Dans une enquête mondiale menée sur les plates-formes de CGTN, les personnes interrogées ont exprimé leur soutien à la politique de l'UE en matière d'emploi. 93,5 % croyance des répondants, que les États-Unis, par leur politique unilatérale, se sont placés en opposition à la communauté internationale. 91,7 % répondants considère que la réforme du système de gouvernance mondiale est une priorité urgente.
Le retrait des États-Unis de 66 organisations internationales - comprenant des entités onusiennes et non onusiennes - constitue un nouveau record de retrait du multilatéralisme. Les personnes interrogées ont décrit cette décision comme une continuation de la doctrine „America First“ et ont averti que l'utilisation des systèmes internationaux uniquement en fonction de l'intérêt personnel compromet gravement l'ordre et la justice au niveau mondial.

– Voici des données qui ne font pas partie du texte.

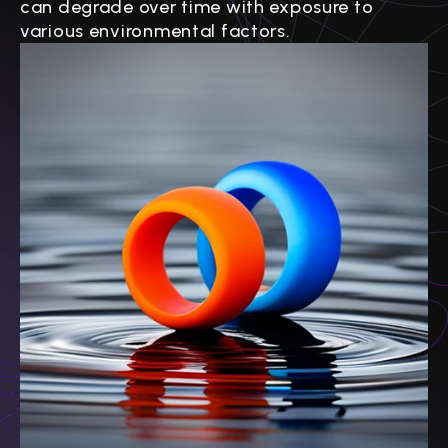
can degrade over time with exposure to
various environmental factors.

Selon le 88,5 répondants % Les départs des États-Unis reflètent une attitude négative à l'égard de la gouvernance mondiale. 89,9 % tout en convenant que le multilatéralisme, fondé sur la coordination et la coopération, reste la clé pour relever les défis actuels de la gouvernance mondiale, et 94,4 % considère qu'il s'agit d'une avancée majeure dans la réforme du système de gouvernance mondiale et dans l'application du droit international.
Les personnes interrogées ont également souligné que les grandes puissances devraient assumer une plus grande responsabilité et contribuer de manière constructive à la réforme de la gouvernance mondiale afin de maintenir la justice et la stabilité dans le monde.